ABSTRACT
The ‘big bang’ of military or political revolution that accompanies the setting free of
powerful dynamics of transition and transformation, of post-conflict, post-apartheid
and post-war justice, has triggered a widespread and wide-ranging research agenda
around the world that is concerned with the chances of a new ‘beginning’ and the
need to account adequately for the legacies of past experiences in the process (Teitel,
2000). From post-apartheid South Africa (Gross, 2004), the East-and West-German
narratives of the Nazi past (Herbert and Goehler, 1992) and Germany’s Reunification
(see Markovits, 2001), to post-genocide Rwanda (Mgbako, 2005; Agbakwa, 2005)

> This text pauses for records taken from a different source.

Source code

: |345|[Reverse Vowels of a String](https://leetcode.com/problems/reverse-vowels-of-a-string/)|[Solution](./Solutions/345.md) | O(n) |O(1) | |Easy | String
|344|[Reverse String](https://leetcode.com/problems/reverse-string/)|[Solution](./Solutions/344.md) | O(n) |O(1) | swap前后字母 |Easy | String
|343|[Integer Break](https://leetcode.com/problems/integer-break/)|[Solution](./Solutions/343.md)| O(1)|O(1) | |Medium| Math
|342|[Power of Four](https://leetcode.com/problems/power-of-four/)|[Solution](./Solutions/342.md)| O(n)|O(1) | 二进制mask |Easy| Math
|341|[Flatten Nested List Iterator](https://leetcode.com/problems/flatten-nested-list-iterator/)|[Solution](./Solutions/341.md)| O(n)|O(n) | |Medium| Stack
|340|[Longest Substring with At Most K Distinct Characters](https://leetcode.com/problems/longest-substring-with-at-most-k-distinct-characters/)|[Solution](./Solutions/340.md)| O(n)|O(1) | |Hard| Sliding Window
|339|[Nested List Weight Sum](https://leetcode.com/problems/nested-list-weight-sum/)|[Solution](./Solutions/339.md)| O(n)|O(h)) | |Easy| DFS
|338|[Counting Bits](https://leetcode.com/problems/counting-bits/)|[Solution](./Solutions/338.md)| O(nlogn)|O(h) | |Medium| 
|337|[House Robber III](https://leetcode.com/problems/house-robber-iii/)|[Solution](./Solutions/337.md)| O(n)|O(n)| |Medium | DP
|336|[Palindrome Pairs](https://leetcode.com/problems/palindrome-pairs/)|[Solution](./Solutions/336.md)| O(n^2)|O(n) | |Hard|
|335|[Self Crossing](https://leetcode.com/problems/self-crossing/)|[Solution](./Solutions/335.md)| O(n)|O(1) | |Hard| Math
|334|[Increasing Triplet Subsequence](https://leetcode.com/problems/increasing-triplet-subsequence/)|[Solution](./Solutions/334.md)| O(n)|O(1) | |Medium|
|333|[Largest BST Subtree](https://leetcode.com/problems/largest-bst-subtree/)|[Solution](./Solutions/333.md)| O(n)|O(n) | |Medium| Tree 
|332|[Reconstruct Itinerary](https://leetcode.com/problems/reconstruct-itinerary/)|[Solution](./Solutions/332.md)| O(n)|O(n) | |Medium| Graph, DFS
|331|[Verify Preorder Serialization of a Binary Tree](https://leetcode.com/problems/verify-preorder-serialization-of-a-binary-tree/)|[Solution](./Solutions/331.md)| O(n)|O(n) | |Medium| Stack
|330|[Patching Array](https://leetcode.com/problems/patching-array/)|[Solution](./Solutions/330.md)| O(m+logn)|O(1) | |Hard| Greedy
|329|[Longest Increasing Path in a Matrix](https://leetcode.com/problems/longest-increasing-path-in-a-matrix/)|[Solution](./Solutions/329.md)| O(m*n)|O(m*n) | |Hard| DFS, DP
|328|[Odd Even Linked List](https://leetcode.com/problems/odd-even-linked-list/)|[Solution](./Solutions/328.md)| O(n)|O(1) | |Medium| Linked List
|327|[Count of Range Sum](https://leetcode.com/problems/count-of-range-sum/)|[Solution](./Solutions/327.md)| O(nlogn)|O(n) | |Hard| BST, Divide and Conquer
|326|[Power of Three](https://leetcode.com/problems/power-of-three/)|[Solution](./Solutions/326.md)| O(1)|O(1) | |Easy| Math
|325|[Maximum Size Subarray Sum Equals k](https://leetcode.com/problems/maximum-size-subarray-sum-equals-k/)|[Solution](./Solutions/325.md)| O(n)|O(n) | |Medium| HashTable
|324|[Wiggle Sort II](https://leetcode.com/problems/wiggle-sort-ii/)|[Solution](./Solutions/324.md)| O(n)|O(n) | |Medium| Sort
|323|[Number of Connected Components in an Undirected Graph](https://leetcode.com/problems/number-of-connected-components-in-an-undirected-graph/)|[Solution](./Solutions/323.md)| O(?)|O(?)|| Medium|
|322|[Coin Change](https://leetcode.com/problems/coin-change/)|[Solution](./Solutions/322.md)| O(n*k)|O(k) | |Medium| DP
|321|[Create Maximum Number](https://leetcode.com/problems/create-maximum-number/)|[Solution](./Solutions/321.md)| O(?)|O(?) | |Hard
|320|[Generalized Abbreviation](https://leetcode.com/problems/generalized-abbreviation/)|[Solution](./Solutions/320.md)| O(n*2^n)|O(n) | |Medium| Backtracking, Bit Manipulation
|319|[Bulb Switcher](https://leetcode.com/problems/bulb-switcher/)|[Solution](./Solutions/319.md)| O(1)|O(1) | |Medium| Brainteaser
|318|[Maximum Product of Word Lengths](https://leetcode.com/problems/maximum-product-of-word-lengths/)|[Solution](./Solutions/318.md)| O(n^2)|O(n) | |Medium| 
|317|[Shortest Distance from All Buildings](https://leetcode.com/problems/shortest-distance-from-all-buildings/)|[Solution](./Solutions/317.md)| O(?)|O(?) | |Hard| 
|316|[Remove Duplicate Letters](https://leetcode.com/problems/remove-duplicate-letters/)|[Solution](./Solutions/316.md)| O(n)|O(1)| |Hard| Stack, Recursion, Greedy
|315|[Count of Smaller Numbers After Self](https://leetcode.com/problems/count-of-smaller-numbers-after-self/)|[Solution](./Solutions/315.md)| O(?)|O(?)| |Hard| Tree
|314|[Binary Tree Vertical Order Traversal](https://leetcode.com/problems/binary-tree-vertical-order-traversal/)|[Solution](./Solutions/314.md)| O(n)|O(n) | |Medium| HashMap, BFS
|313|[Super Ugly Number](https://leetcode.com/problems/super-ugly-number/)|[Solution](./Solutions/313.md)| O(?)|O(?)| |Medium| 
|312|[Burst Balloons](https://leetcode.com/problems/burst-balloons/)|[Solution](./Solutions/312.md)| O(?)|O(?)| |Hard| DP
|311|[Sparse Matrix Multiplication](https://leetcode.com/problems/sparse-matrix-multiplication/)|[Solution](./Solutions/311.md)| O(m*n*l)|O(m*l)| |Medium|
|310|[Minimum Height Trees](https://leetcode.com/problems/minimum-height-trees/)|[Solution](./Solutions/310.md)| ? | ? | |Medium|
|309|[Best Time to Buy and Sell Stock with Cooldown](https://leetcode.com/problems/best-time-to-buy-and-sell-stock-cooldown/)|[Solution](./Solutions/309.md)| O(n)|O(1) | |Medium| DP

and the ‘transformative occupation’ (Bhuta, 2005) of Iraq (Anderson, 2004; Frame
2005), the existing accounts of this process challenge our understanding of how
to go about the future while minding the past. In a crucial way, such fragile and
vulnerable societal projects also challenge the role of law as we learn to recognize
its distinct role in ascertaining past deeds committed, plights suffered and answers
found to the often unspeakable events of the past. Importantly, coupled with this
reconstructive, dialogical dimension of the law’s addressing of the (and its) past,
we find its institutional dimension.2 While the former encompasses accountability,
reconstruction and ‘truth’, the latter relates to the re-creation or foundation of
democratic institutions, constitutions and the rule of law.3 But it is this tension between
the allegedly extraordinary status of the events on the one hand, and the regular and
reliable workings of the legal order on the other that informs and structures our
approach to bringing the law to bear upon these challenges. Is law silent in states of
exceptions4, during les heures zero, and at notorious ‘new beginnings’, suggesting
something uniquely separate from the otherwise regular or violent workings of the
law (Hay, 1992)? New beginnings offer themselves as opportunities for coinciding
legality and legitimacy, yet the law of new beginnings is in fact tainted and burdened
by the past experiences of law that question the acceptable meaning and substance
of the very term itself (Radbruch, 1946, p.105).5 As Ruti Teitel (2000, p. 6) puts it,
‘What is deemed just is contingent and informed by prior injustice.’